Charming Billy, as was consistent with his hunger and his weariness and the general mood of him, “cussed” rather fluently and jerked the horse forward a step or two before he saw some one poised hesitatingly upon the manger in the nearest stall.
“I guess he’s afraid of me,” ventured a voice that he felt to his toes. “I was hunting eggs. They lay them always in the awkwardest places to get at.” She scrambled down and came toward him, bareheaded, with the sleeves of her blue-and-white striped dress rolled to her elbows—Flora Bridger, if you please.
Billy stood still and stared, trying to make the reality of her presence seem reasonable; and he failed utterly. His most coherent thought at that moment was a shamed remembrance of the way he had sworn at his horse.
Miss Bridger stood aside from the wild-eyed animal and smiled upon his master. “In the language of the range, ‘come alive,’ Mr. Boyle,” she told him. “Say how-de-do and be nice about it, or I’ll see that your coffee is muddy and your bread burned and your steak absolutely impregnable; because I’m here to stay, mind you. Mama Joy and I have possession of your kitchen, and so you’d better—”
“I’m just trying to let it soak into my brains,” said Billy. “You’re just about the last person on earth I’d expect to see here, hunting eggs like you had a right—”
“I have a right,” she asserted. “Your Dilly—he’s a perfect love, and I told him so—said I was to make myself perfectly at home. So I have a perfect right to be here, and a perfect right to hunt eggs; and if I could make that sentence more ‘perfect,’ I would do it.” She tilted her head to one side and challenged a laugh with her eyes.

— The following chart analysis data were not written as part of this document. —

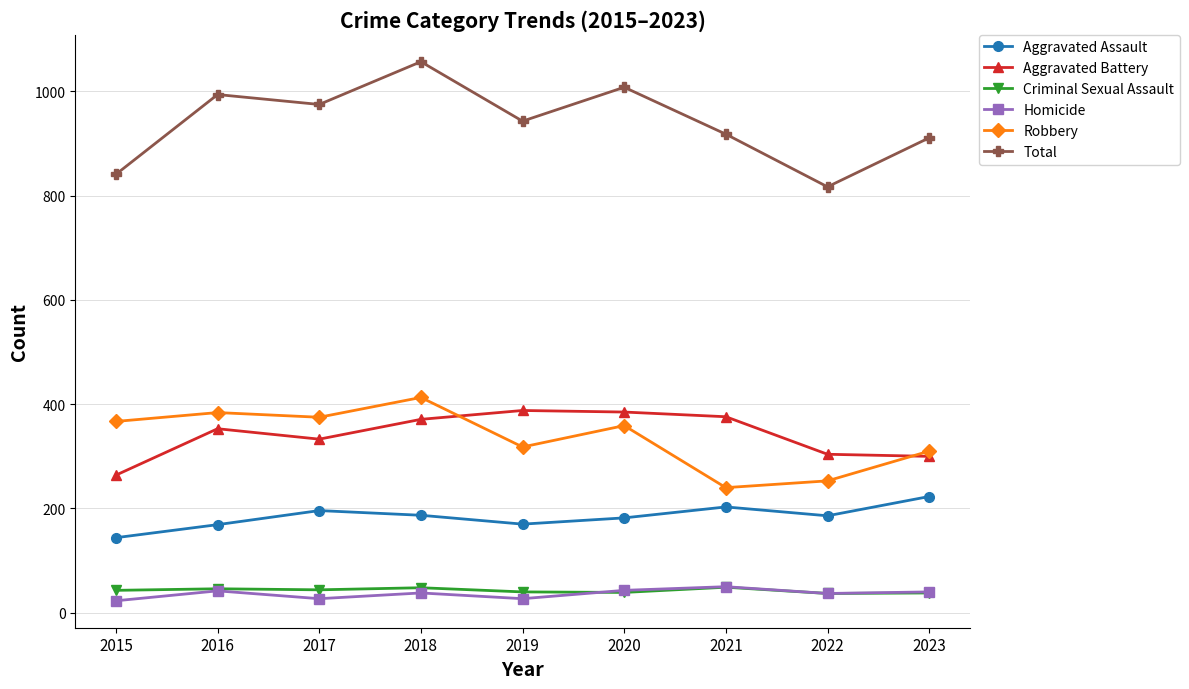

What is the sum of the Criminal Sexual Assault values at 2019 and 2016?

86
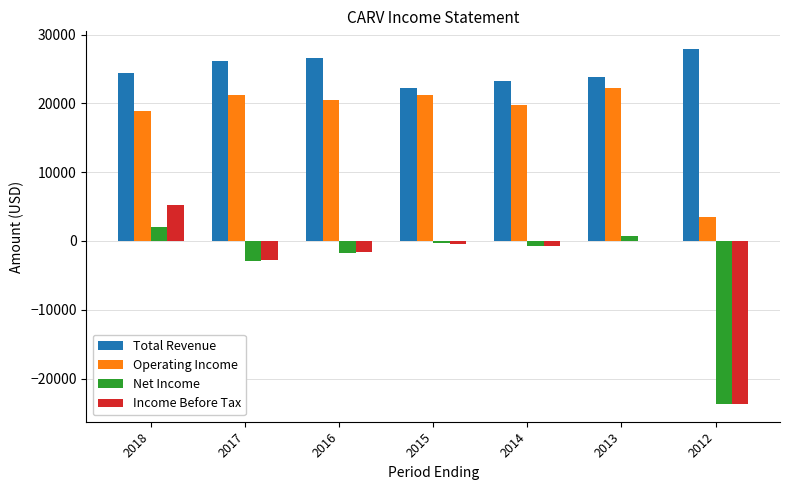

Is the value of Total Revenue at 2018 greater than the value of Operating Income at 2015?

Yes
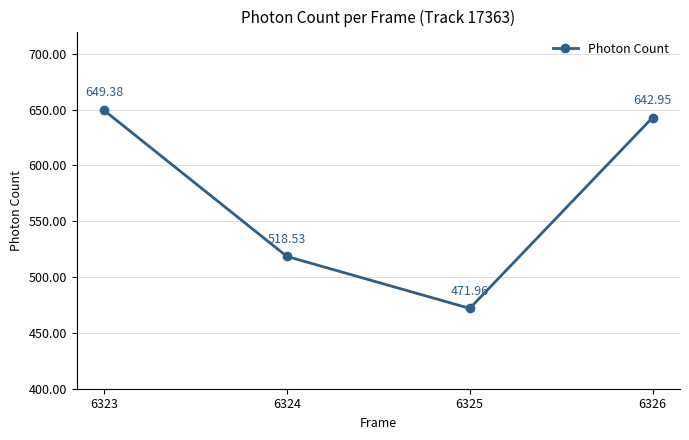

What is the sum of the values at 6324 and 6323?

1167.9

Charming Billy relaxed a bit, yanked the horse into a stall and tied him fast. “Yuh might tell me how it happened that you’re here,” he hinted, looking at her over the saddle. He had apparently forgotten that he had intended leaving the horse saddled until he had rested and eaten—and truly it would be a shame to hurry from so unexpected a tete-a-tete.
Miss Bridger pulled a spear of blue-joint hay from a crack in the wall and began breaking it into tiny pieces. “It sounds funny, but Mr. Dill bought father out to get a cook. The way it was, father has been simply crazy to try his luck up in Klondyke; it’s just like him to get the fever after everybody else has had it and recovered. When the whole country was wild to go he turned up his nose at the idea. And now, mind you, after one or two whom he knew came back with some gold, he must go and dig up a few million tons of it for himself! Your Dilly is rather bright, do you know? He met father and heard all about his complaint—how he’d go to the Klondyke in a minute if he could only get the ranch and Mama Joy and me off his hands—so what does Dilly do but buy the old ranch and hire Mama Joy and me to come here and keep house! Father, I am ashamed to say, was abjectly grateful to get rid of his incumbrances, and he—he hit the trail immediately.” She stopped and searched absently with her fingers for another spear of hay.